Three weeks ago, I first talked about connectivity issues in OSM data. More specifically, I introduced an analysis layer showing un- or half-connected islands of the road network, i.e. strongly connected components (SCCs). Read here for more information on SCCs.
A few weeks have passed since the announcement and it is about time to look at the numbers and how they developed over the past weeks. And let me tell you, the numbers are good!
Have a look at the plots. An explanation follows below:
First, let's have a look at the top plot. It gives some information about the development of the total number of SCCs. The green line is this absolute number. We see that it is decreasing quite linearily from 1,008,025 SCCs to 956,849 within 21 says. In other words the raw number has improved by more than 5 percent. The second line in red shows the ratio of how many of these segments are of size one. This usually translates into a oneway street that you cannot enter or leave. This number has slightly decreased from a little more than 60 per cent of all SCCs to a little less than 60. One could argue that this is already a significant improvement in itself. Certainly, a lot of unconnected one-way streets get fixed because they mostly are part of the arterial road network.
Next, let's look at the second plot at the bottom of the figure. It is even more impressive. It visualizes the relative improvement in comparison to the data growth. Everyone knows that the OSM data is ever-growing at a good rate. But how good is this rate? Over the past 21 days, the number of (car) routable way segments has improved from 397,246,075 to 402,225,269 which is more than a per cent of growth. Or in absolute numbers a little than five million edge segments. Let me put this number a little more in perspective for you. This translates into adding enough way segments to model the entire city of Berlin, Germany more than 30 times if I compare against yesterdays extract of the city provided by Geofabrik! And that is a virtually completely mapped city of 3.5 million inhabitants every 17 hours. In other words, a new routable way segment was added somewhere on the planet every 365 milliseconds. This is a bit of comparing apples and oranges from a statisticians point of view, but again: Who says Rome wasn't built in a day?

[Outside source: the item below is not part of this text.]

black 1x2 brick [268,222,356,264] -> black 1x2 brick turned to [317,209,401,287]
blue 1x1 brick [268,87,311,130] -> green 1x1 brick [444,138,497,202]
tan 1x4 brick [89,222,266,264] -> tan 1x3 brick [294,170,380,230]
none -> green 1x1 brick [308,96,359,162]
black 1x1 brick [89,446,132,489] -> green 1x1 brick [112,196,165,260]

So, while the raw data size has not only increased, the absolute number of problematic way segments has decreased. This impression also holds true when we look at the relative number of SCCs, which gives us a more detailed idea how the overall routing quality of the data has improved. We look at the orange'ish data line of the bottom plot and see that the fraction of problematic way segments has decreased from 25.4 to about 23.8 basis points. In essence this means that the quality of the OSM has improved while its sheer size made a significant and impressive improvement.

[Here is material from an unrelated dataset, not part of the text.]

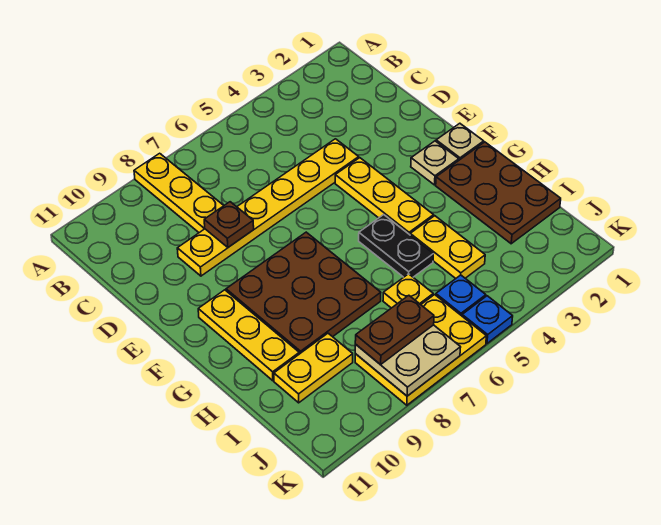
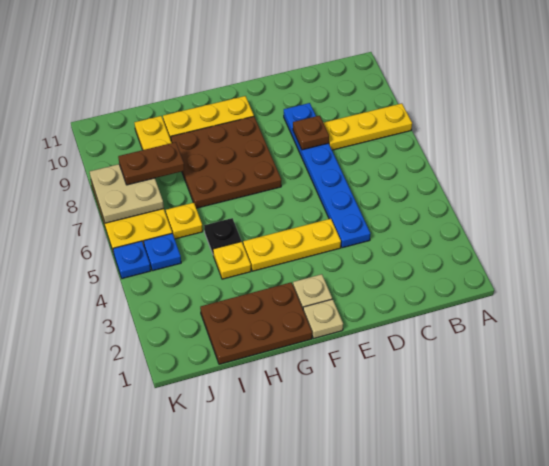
yellow 1x6 plate [177,139,359,276] -> blue 1x6 plate [284,103,370,248]
black 1x2 plate [359,215,433,277] -> black 1x1 plate [204,218,241,254]
yellow 1x2 plate [410,216,485,278] -> yellow 1x1 plate [213,242,251,279]
brown 1x2 plate [355,295,434,365] -> brown 1x2 plate turned to [118,142,185,185]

That concludes my brief analysis of the numbers. A great tool to help further improve the data quality is Map Roulette, the notorious OSM Inspector and of course Project OSRMs very own tiny components layer. [update] And of course Gis Lab's Fixme.[/update]
Giving a good estimate on how this will develop in the future is not easy since I can only speculate on the development of the OSM data. I will try to be conservative about the future, but let me say the following. If the data growth keeps its current pace we will look at about 550 million routeable way segments end of next year. And if the improvement of data quality continues just the way it does right now, too, we are heading towards an even greater and even more competetive data set in the months ahead. This is truely amazing!